March 4, 2011
ALL COMEDY IS CONSERVATIVE:
Application Adventure: A Dad’s College Essay: a review of CRAZY U: One Dad’s Crash Course in Getting His Kid Into College By Andrew Ferguson (DWIGHT GARNER, NY Times Book Review)
Mr. Ferguson is a senior editor at The Weekly Standard, a conservative magazine, and he’s a valiant guide through this emotional territory. He’s got a big, beating heart, but he tucks it behind a dry prose style that owes a little bit to Mark Twain and Tom Wolfe — to name the first two white-suited writers who come to mind — and also to Dave Barry (who I suspect wears Dockers).He made me laugh early, and often. Why do high school kids look so disoriented on SAT day? It’s not the test. It’s that their cellphones have been pried from their clammy fingers. “None of them had gone four hours without sending a text message,” Mr. Ferguson writes, “since middle school.”
“Crazy U” is a chronicle of Mr. Ferguson’s attempts to help place his son, who is 16 when this mini-odyssey begins, in a decent college. Mr. Ferguson’s boy (he is never named) is only an average student, and his father fears for him in a process that’s become a nationwide talent hunt favoring teenage extroverts and self-marketers. “I wasn’t sure,” he writes, “my son had the personality for it.” He means that as a compliment.
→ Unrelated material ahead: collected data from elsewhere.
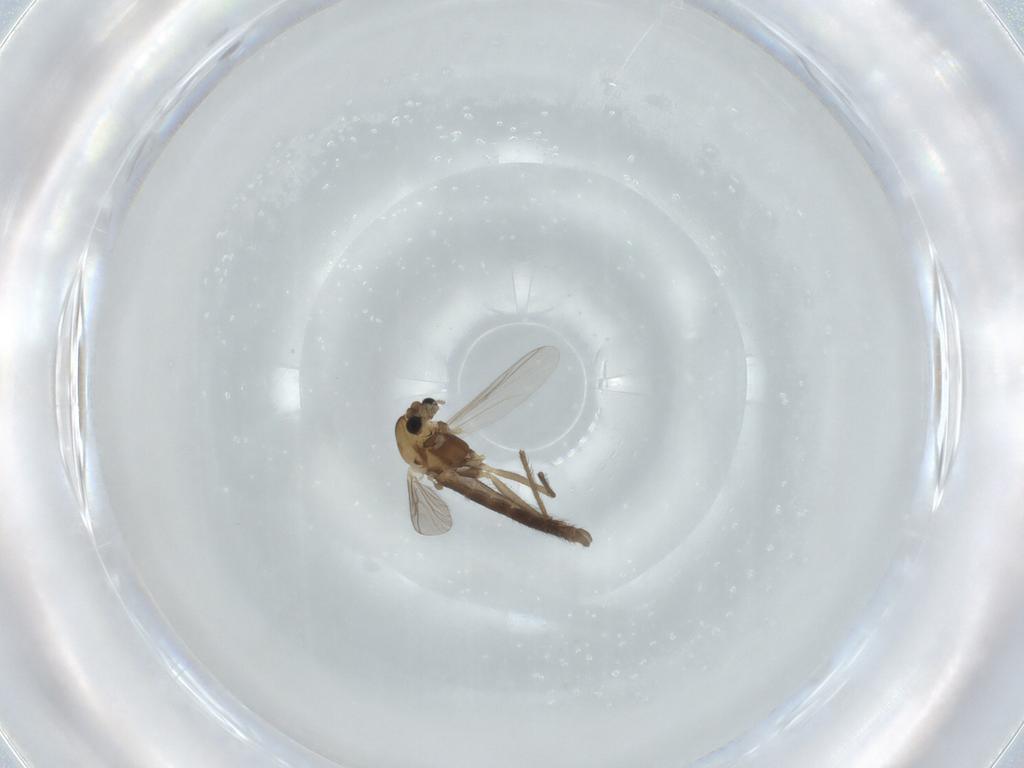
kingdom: Animalia
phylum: Arthropoda
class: Insecta
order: Diptera
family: Chironomidae
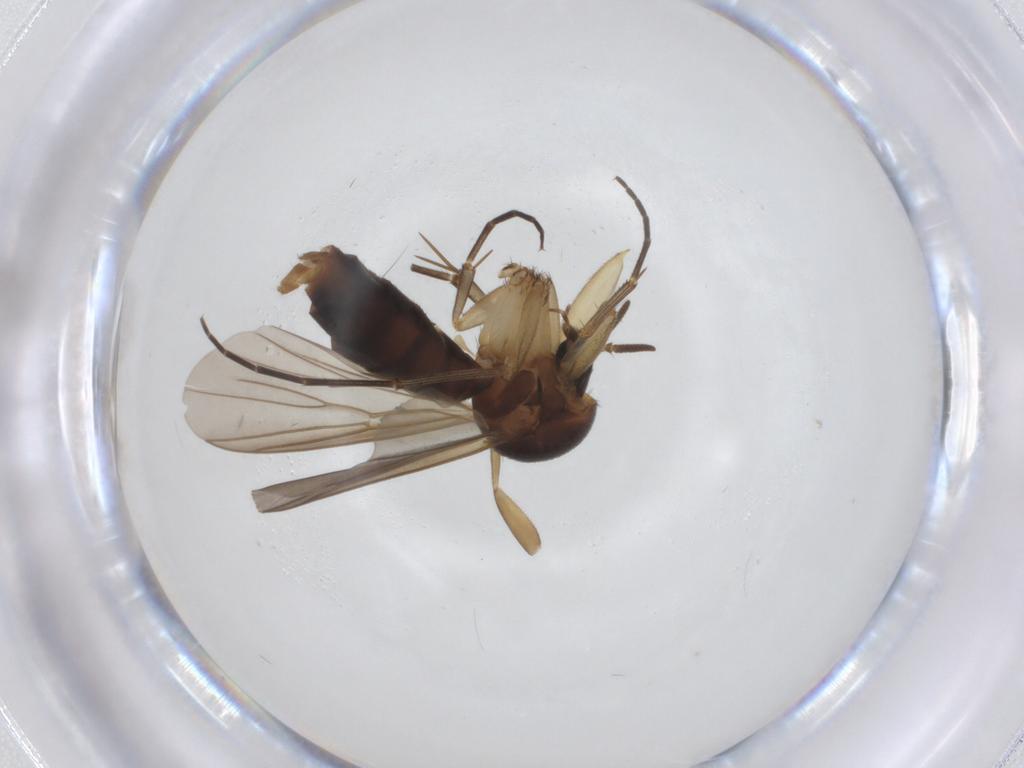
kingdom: Animalia
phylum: Arthropoda
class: Insecta
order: Diptera
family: Mycetophilidae
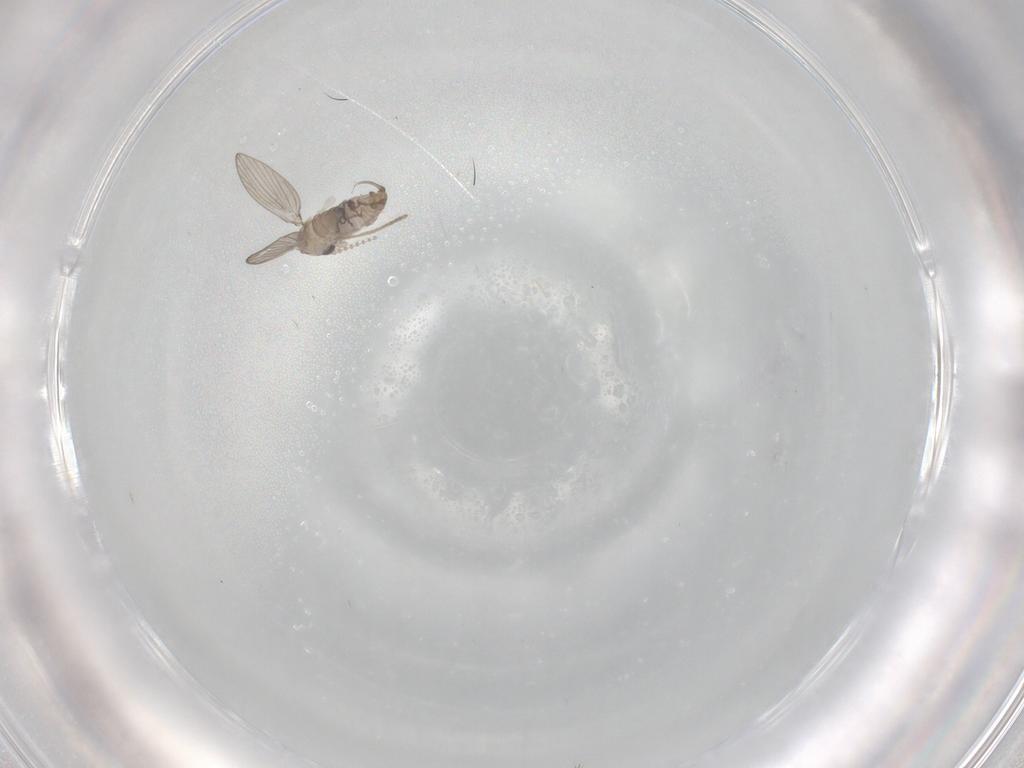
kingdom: Animalia
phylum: Arthropoda
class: Insecta
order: Diptera
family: Psychodidae
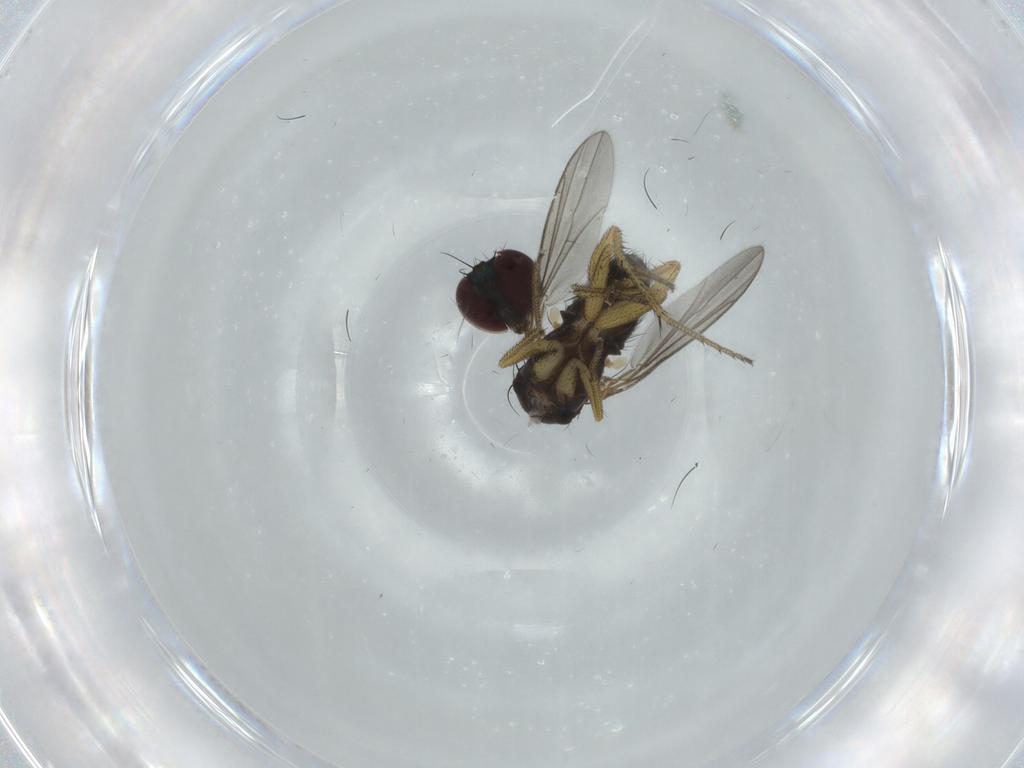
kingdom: Animalia
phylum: Arthropoda
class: Insecta
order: Diptera
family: Dolichopodidae
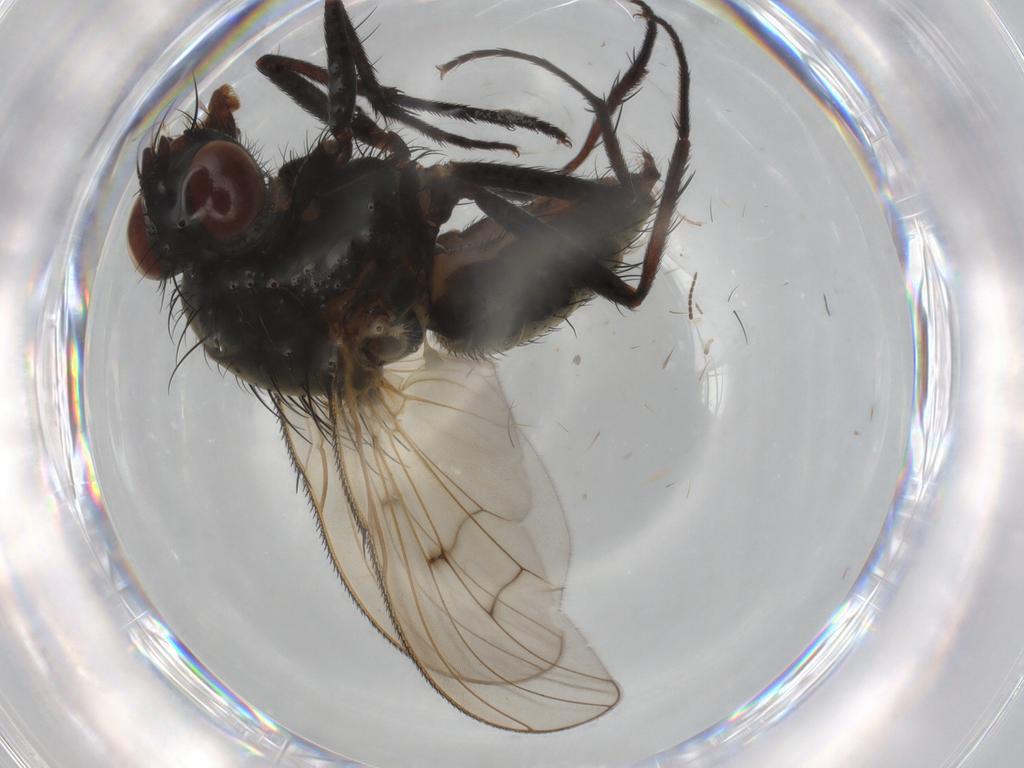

As this story moves forward, Mr. Ferguson makes short, shrewd detours into areas that include: the history of American education, how college guidebooks compile their rankings, the SAT tests and its critics, and the headache-making intricacies of college loans and financial aid. He talks to an expensive admissions guru who learns of his late start and fumbling progress and says, smiling: “Oooooh. Baaaaaaad Daaaaaad.”
These detours might have been, as they often are in memoirish surveys like this one, potted histories: breaded, deep-fried, dead on the palate. Mr. Ferguson’s taste buds are wide awake as he samples this material. His chapter on the SAT is a fine, provocative example. It may invite some flaming e-mail into his in-box.
An earlier version of the SAT chapter appeared in The Weekly Standard.